> **Problem description**
Reproduce every entry below word for word, leaving out the pictures.

> **Entries from a data source**
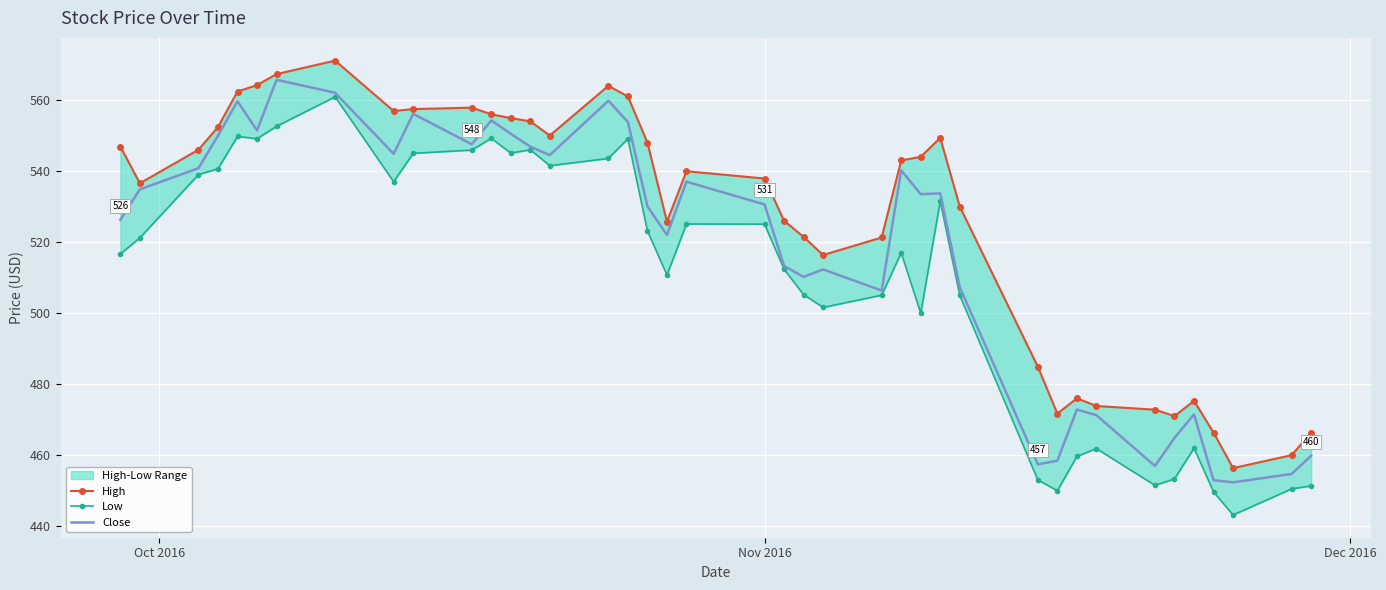

How many data points does each series have?

40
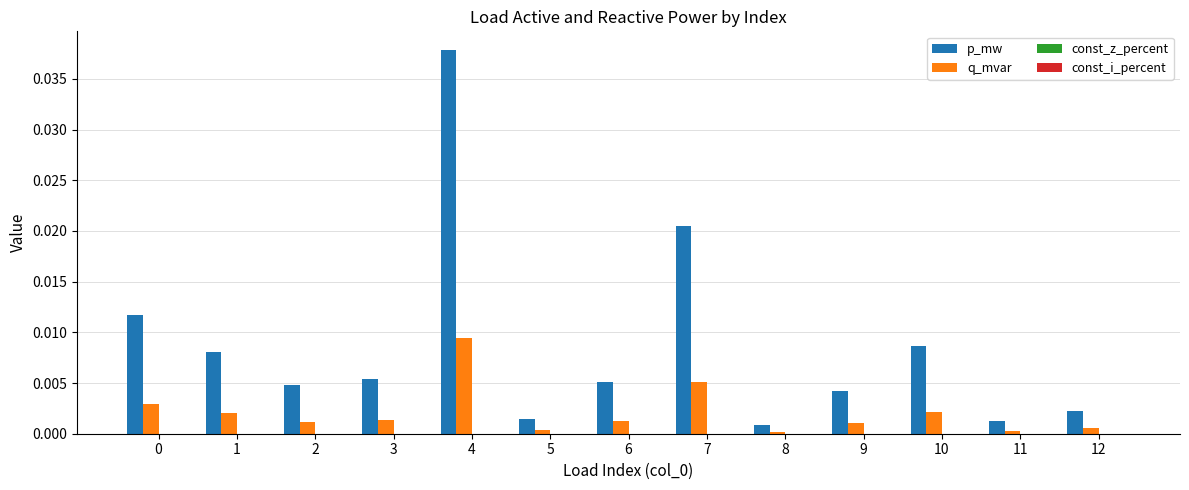

Which category has the highest value in the q_mvar series?

4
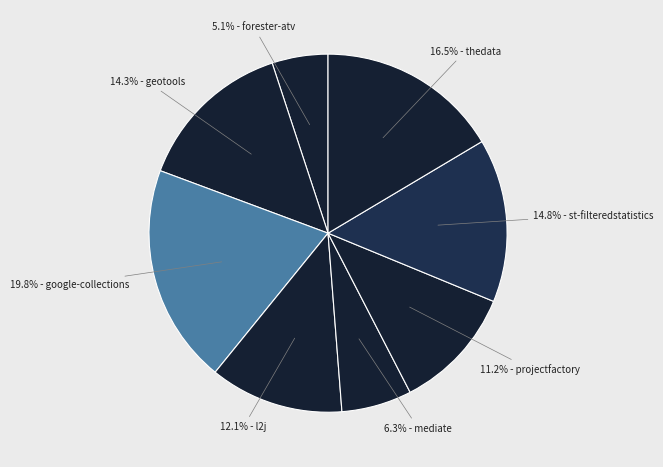

How many segments does this pie chart have?

8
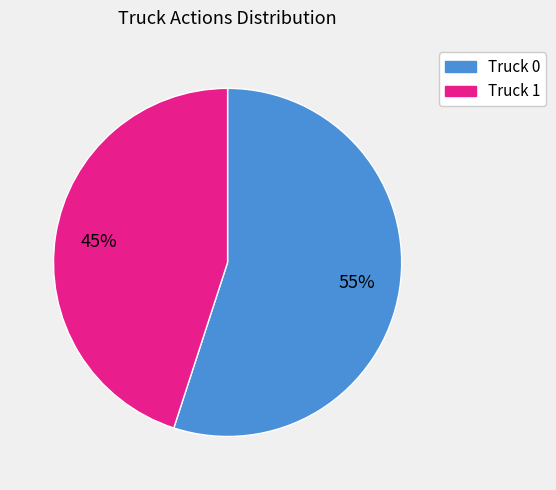

Which category accounts for the majority?

Truck 0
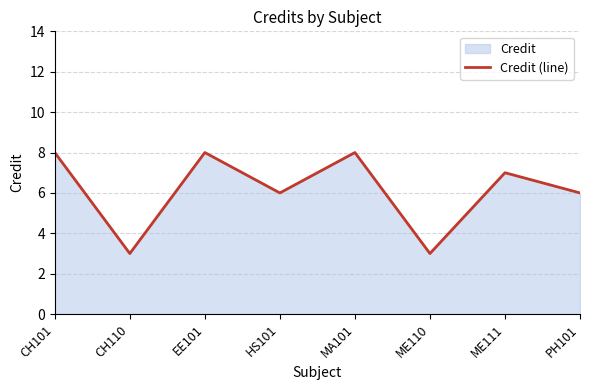

What is the ratio of the value at HS101 to the value at ME110?

2.0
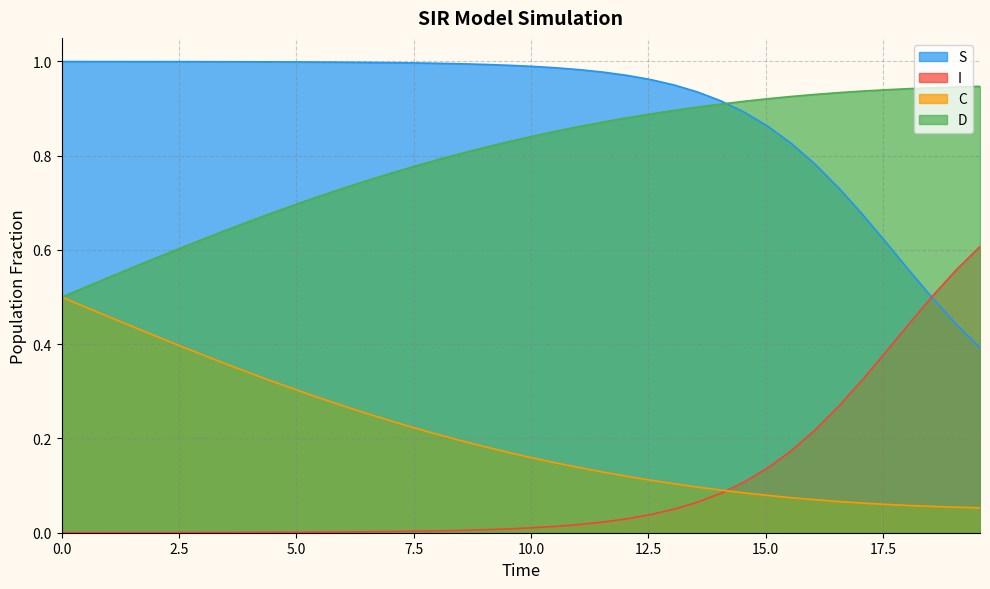

True or false: C and D intersect in this chart.

False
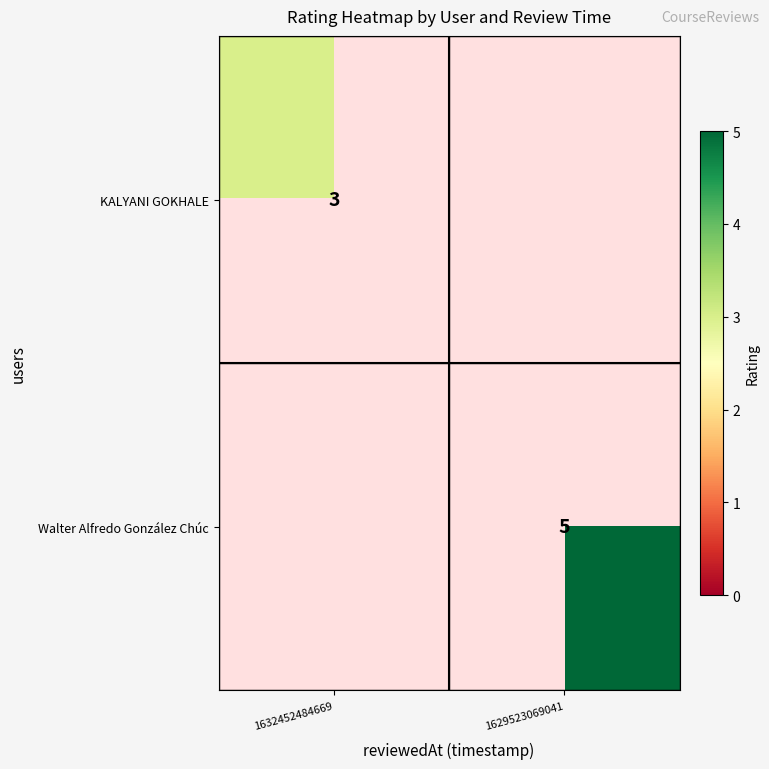

Is it true that Walter Alfredo González Chúc equals 5 at 1629523069041?

True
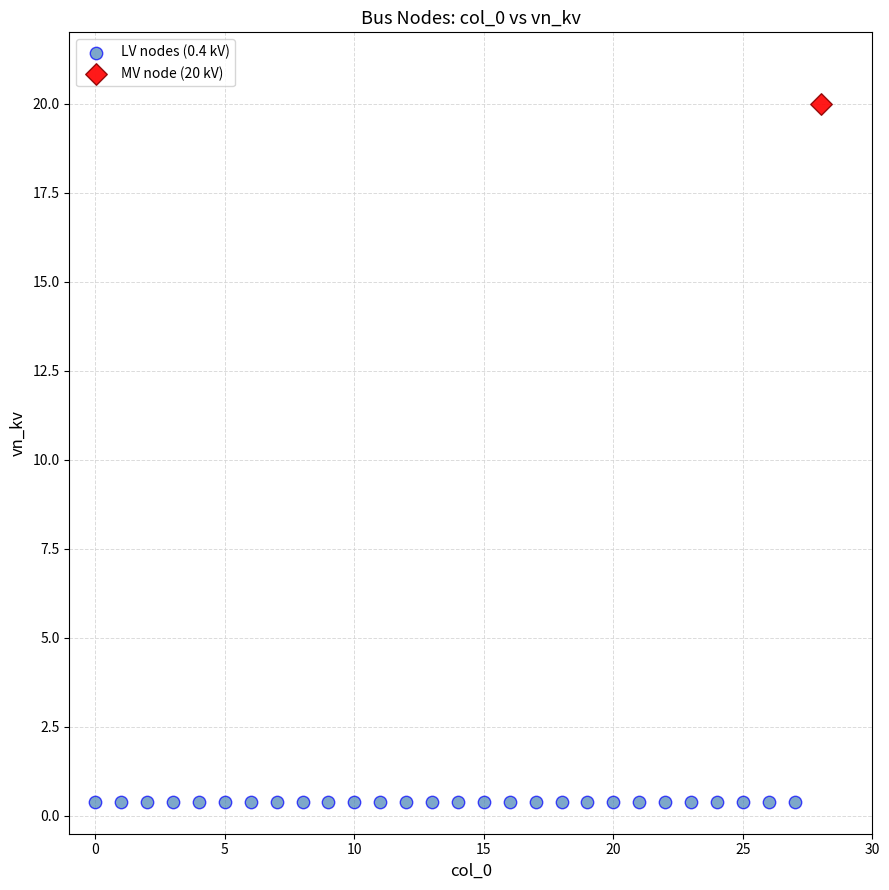

Which series contains the highest Y value?

MV node (20 kV)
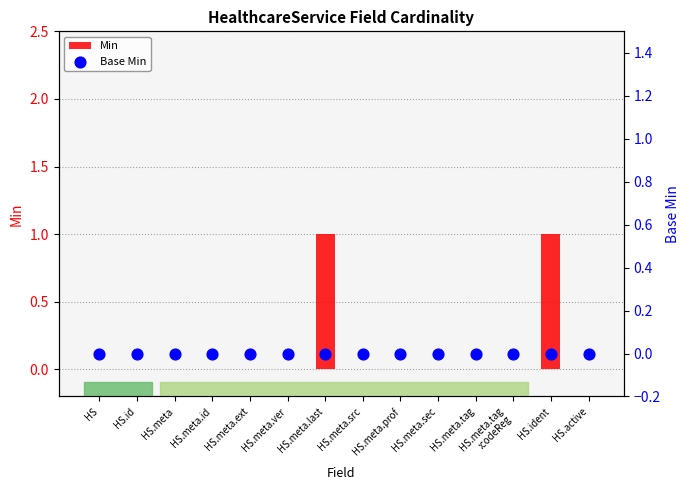

What are all the series names shown in the legend?

Min, Base Min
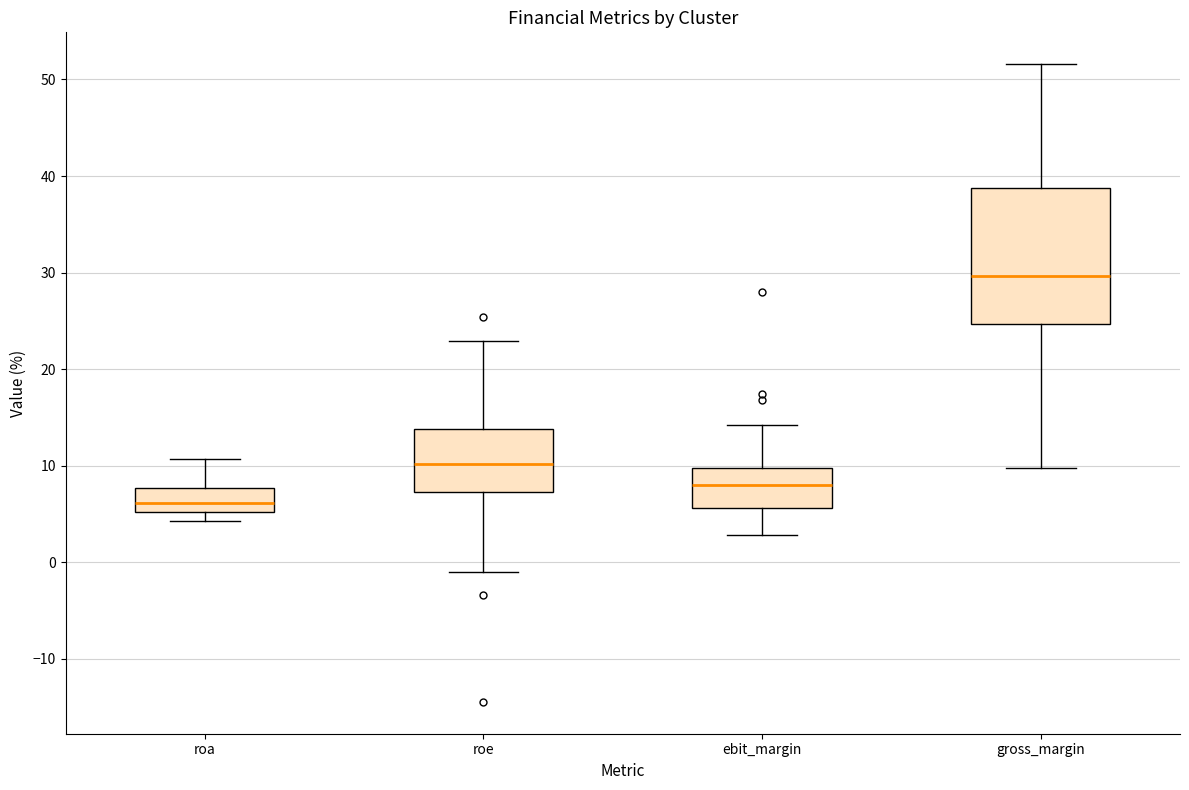

Where does the lower whisker of the box for gross_margin end on the y-axis? The values are not printed on the chart, so give them approximately, as read against the axis.

10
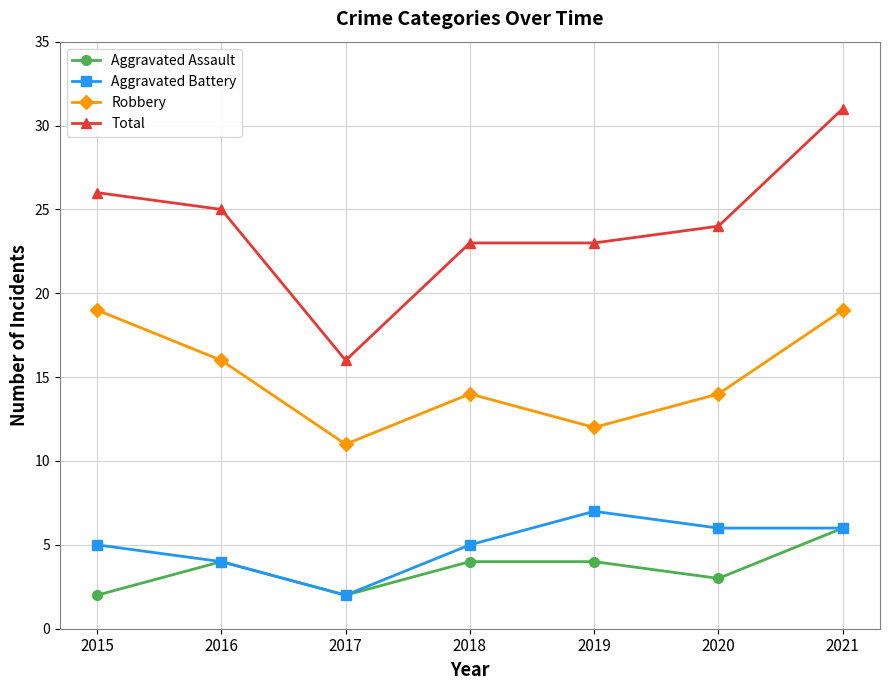

Read the Robbery value at 2019.

12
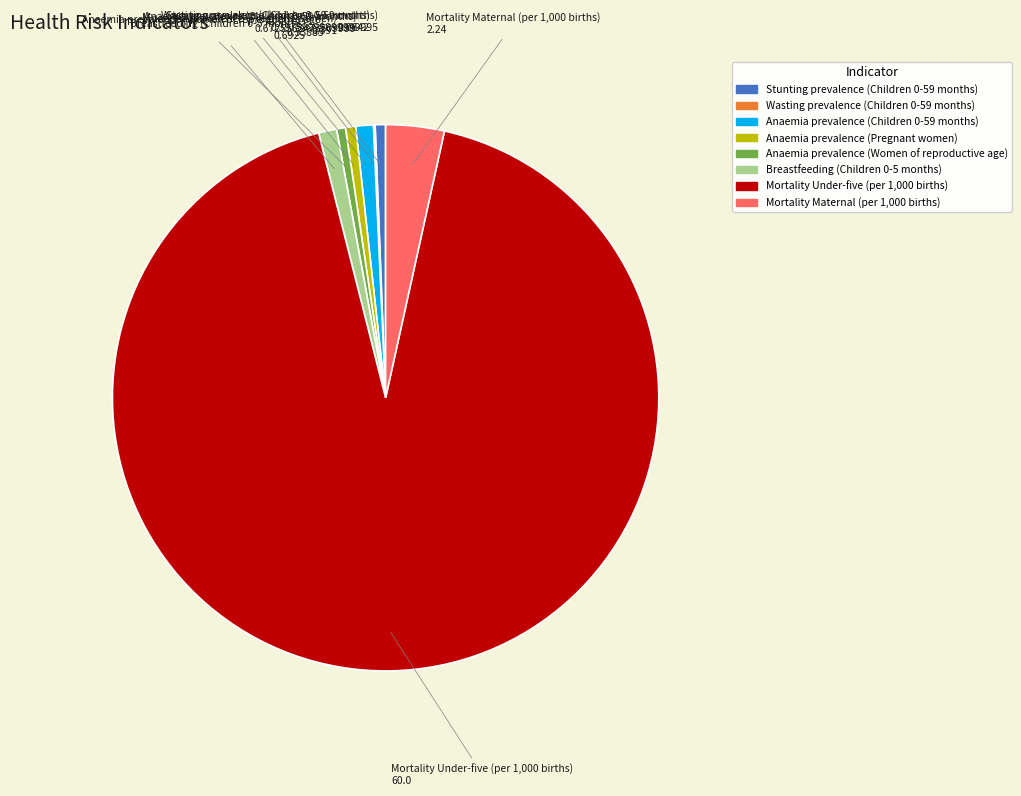

Is it true that Breastfeeding (Children 0-5 months) is 7% of the pie?

False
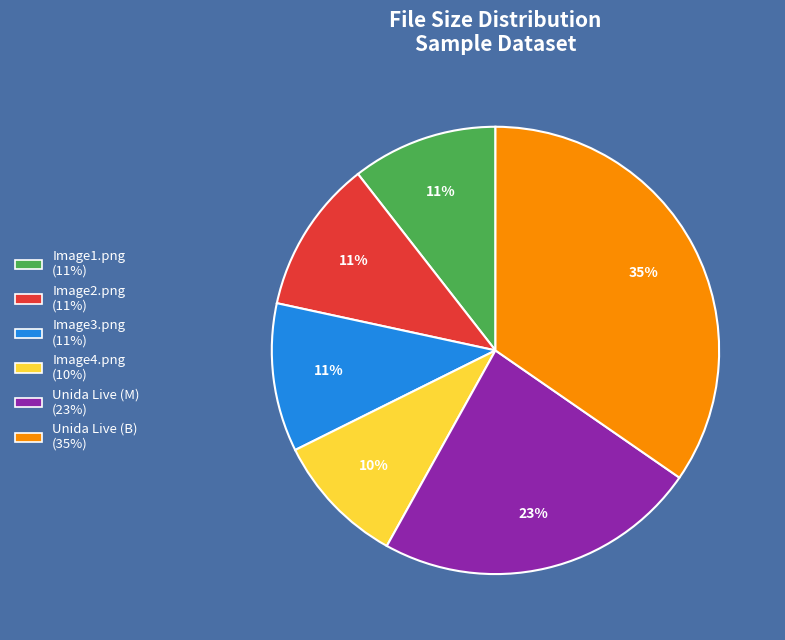

Which has a higher value, Unida Live (B) or Unida Live (M)?

Unida Live (B)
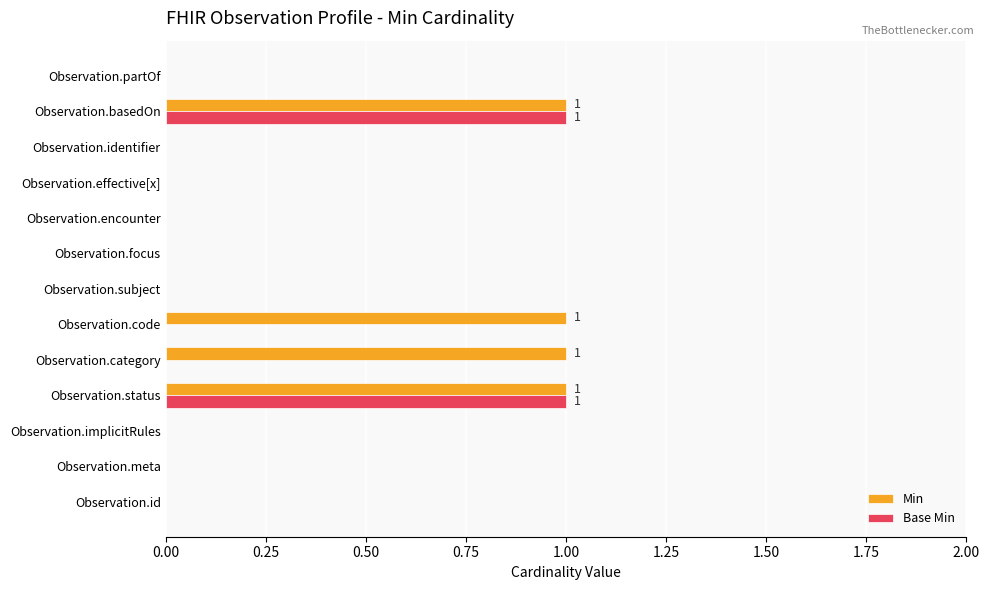

What is the sum of all Min values?

4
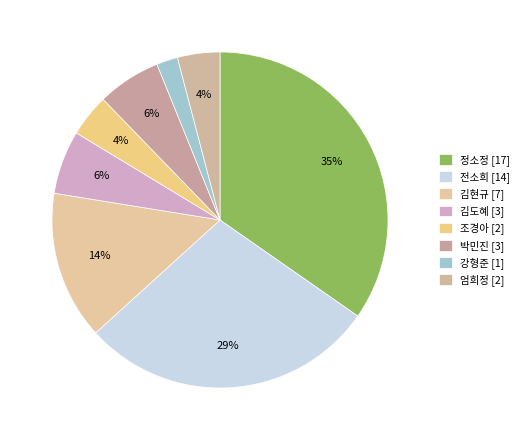

Does 조경아 represent more than half of the total?

No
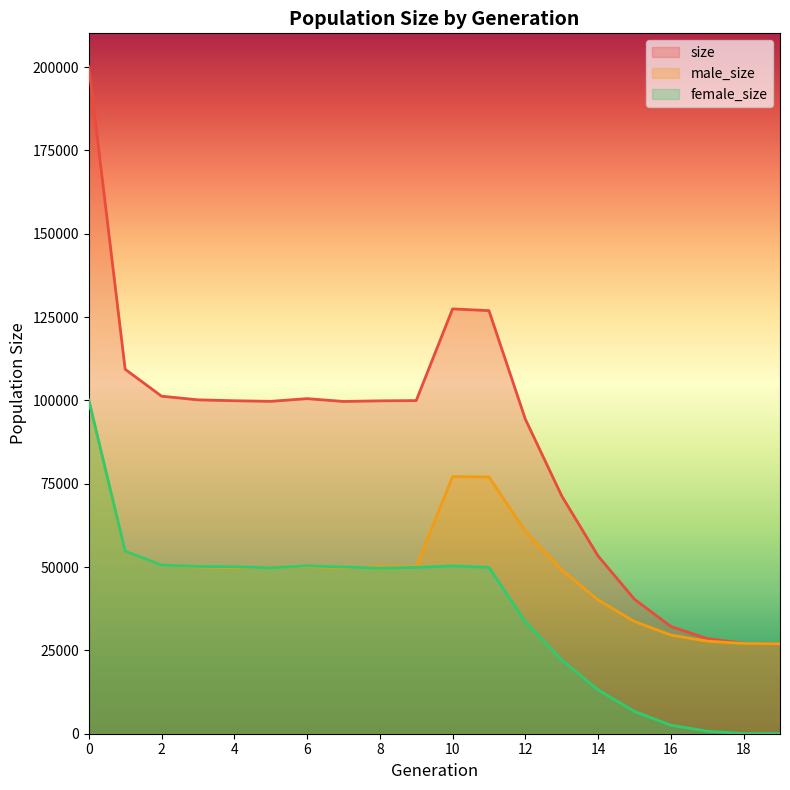

True or false: female_size and size cross at least once.

False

> **Task solution**
How many data points does each series have?

40

Which category has the highest value in the q_mvar series?

4

How many segments does this pie chart have?

8

Which category accounts for the majority?

Truck 0

What is the ratio of the value at HS101 to the value at ME110?

2.0

True or false: C and D intersect in this chart.

False

Is it true that Walter Alfredo González Chúc equals 5 at 1629523069041?

True

Which series contains the highest Y value?

MV node (20 kV)

What are all the series names shown in the legend?

Min, Base Min

Where does the lower whisker of the box for gross_margin end on the y-axis? The values are not printed on the chart, so give them approximately, as read against the axis.

10

Read the Robbery value at 2019.

12

Is it true that Breastfeeding (Children 0-5 months) is 7% of the pie?

False

Which has a higher value, Unida Live (B) or Unida Live (M)?

Unida Live (B)

What is the sum of all Min values?

4

Does 조경아 represent more than half of the total?

No

True or false: female_size and size cross at least once.

False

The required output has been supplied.